Завещание Императора | страница 27



(Неразборчиво.)…Неужели мыслящие люди сейчас, на пороге нового столетия…(Неразборчиво.)…каких-то невразумительных тайн, идущих из тьмы средневековья?..(Зачеркнуто.)…Мы, для кого даже недавняя ходынская трагедия остается под завесой тайны…(Тут же зачеркнуто, вымарано густо, чтоб – никто, никогда!)…для кого все трагедии недавнего времени, на суше, на море и в воздухе…(О чем он? Слишком неразборчиво.)…Будто не было веков просвещения…(Неразборчиво.)…Нет, не Белинского и Гоголя… мы с этой ярмарки людского тщеславия, где все расписано по чинам…(Далее сплошь неразборчиво.)"

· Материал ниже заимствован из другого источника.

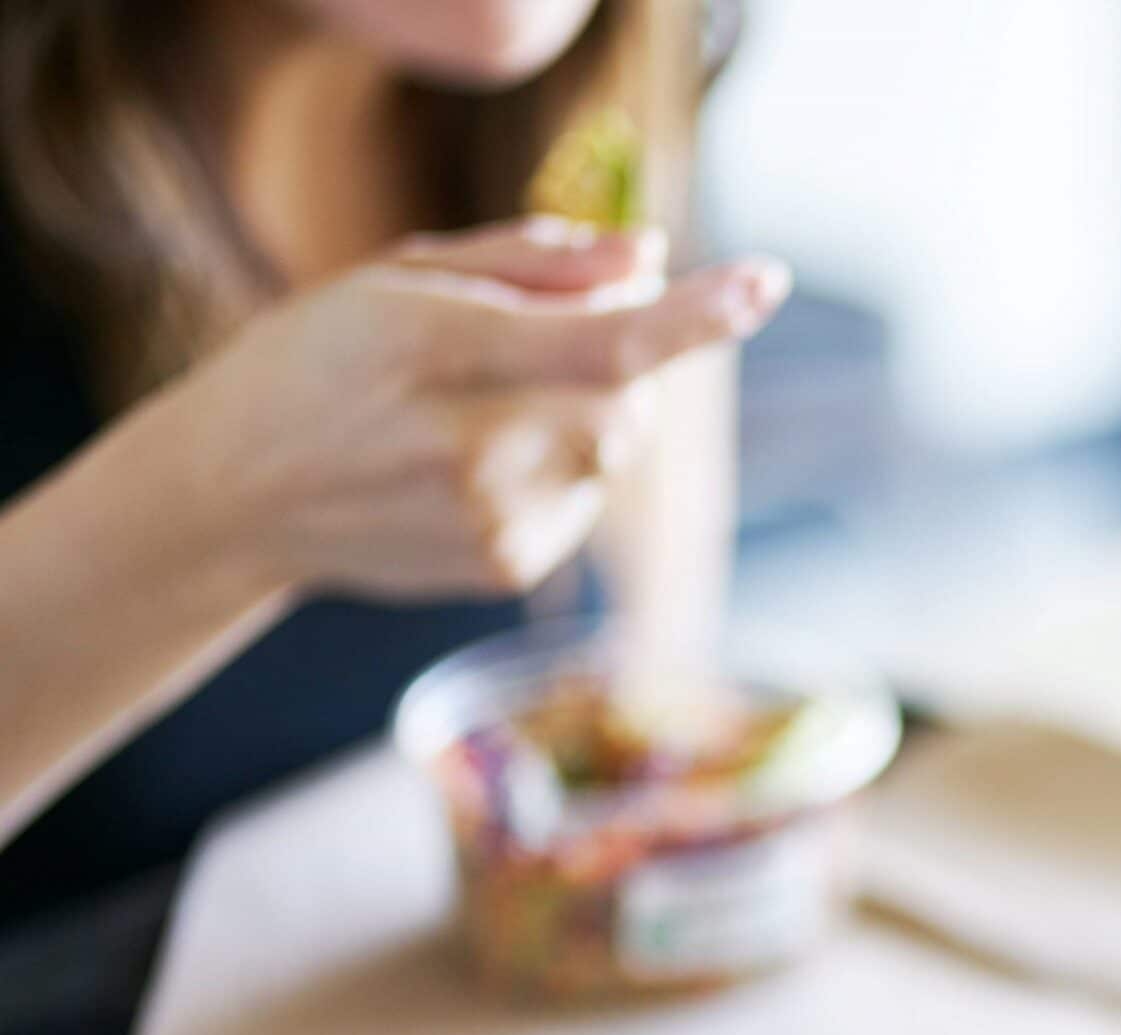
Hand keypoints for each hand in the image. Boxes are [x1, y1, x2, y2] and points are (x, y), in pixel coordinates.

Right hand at [121, 216, 789, 600]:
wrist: (234, 494)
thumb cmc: (323, 362)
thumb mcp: (402, 279)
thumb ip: (535, 265)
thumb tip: (650, 259)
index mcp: (436, 346)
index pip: (605, 339)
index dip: (695, 317)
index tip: (765, 283)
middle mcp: (468, 442)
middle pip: (628, 405)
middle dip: (617, 369)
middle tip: (544, 346)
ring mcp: (490, 517)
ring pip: (610, 453)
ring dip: (581, 419)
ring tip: (478, 412)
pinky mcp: (505, 566)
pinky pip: (583, 500)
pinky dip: (557, 471)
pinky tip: (472, 467)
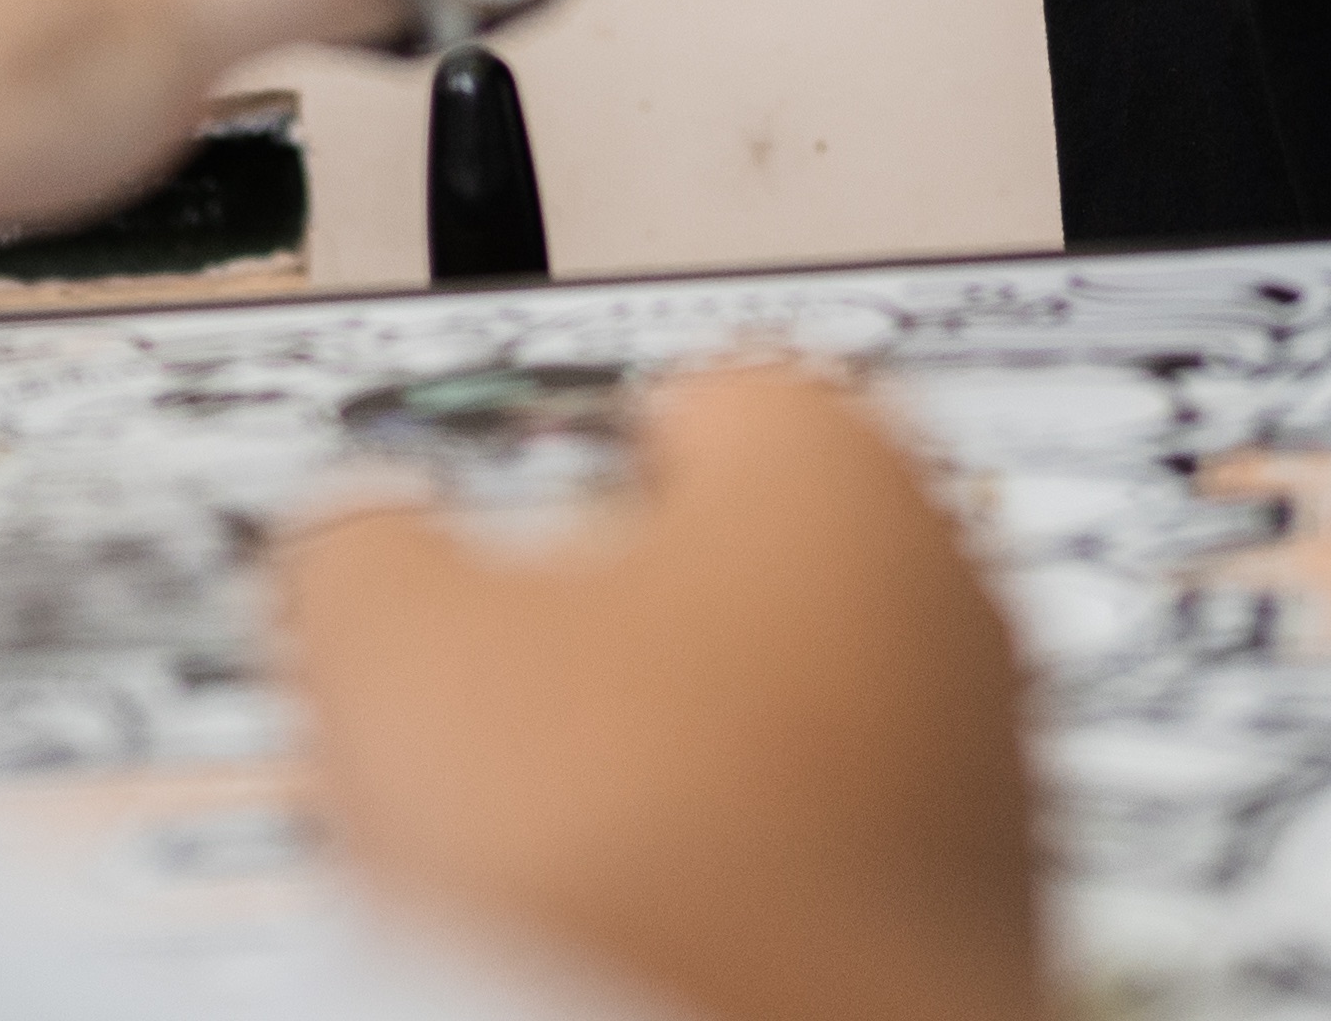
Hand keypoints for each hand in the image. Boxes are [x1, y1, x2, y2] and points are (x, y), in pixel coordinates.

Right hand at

Зато справа Мышлеевич писал в свой блокнот крупно и ровно, без помарок:

"И вот близится минута, которой все Великое Отечество наше, "от хладных финских скал до пламенной Тавриды", с такою надеждой и трепетным нетерпением…"

"Все изолгут", — пришел фон Штраубе к безрадостному заключению.

Свой пространный монолог, начатый без спешки, велеречиво, церемониймейстер закончил уже второпях, затем вдруг вытянулся струной и провозгласил, словно вырубая каждое слово на граните:

— Его императорское величество Николай Александрович! Боже, царя храни!

Словно сам по себе, полыхнул магний с треног фотохроникеров.

— Государь! — как-то тоже само собою, без открытия ртов выдохнулось толпой.

Его императорское величество в преображенской форме, отлично сидящей на его ладной, атлетичной фигуре, с голубой Андреевской лентой через плечо быстрой гвардейской походкой спускался в зал по боковой лестнице. В тишине отчетливо слышался ровный стук его сапог по мраморным ступеням. За ним не столь быстро следовали остальные члены императорской семьи.

"…в то время, когда страждущие окраины России ждут от власти…(Зачеркнуто.)…когда лучшие умы страны, разбуженные прошлыми, так и захлебнувшимися реформами, ждут новых конституционных…(Вымарано, вымарано!)"

"…невзирая на торжественность минуты, Его строгое молодое лицо, счастливо соединившее в себе чисто русскую решительность и европейское изящество черт…"

Его величество не обратил никакого внимания ни на орду наблюдающих, ни на вспышки магния. Тем же твердым шагом он подошел к стоявшему в центре чиновнику-хранителю, не дожидаясь, когда ему подадут, сам взял с подноса конверт, внимательно осмотрел, не вскрывались ли мальтийские печати, — чиновники от недвижности казались восковыми куклами, — остался, кажется, доволен, затем с того же подноса взял миниатюрный кинжальчик. Показалось, что плотная бумага ахнула от надреза.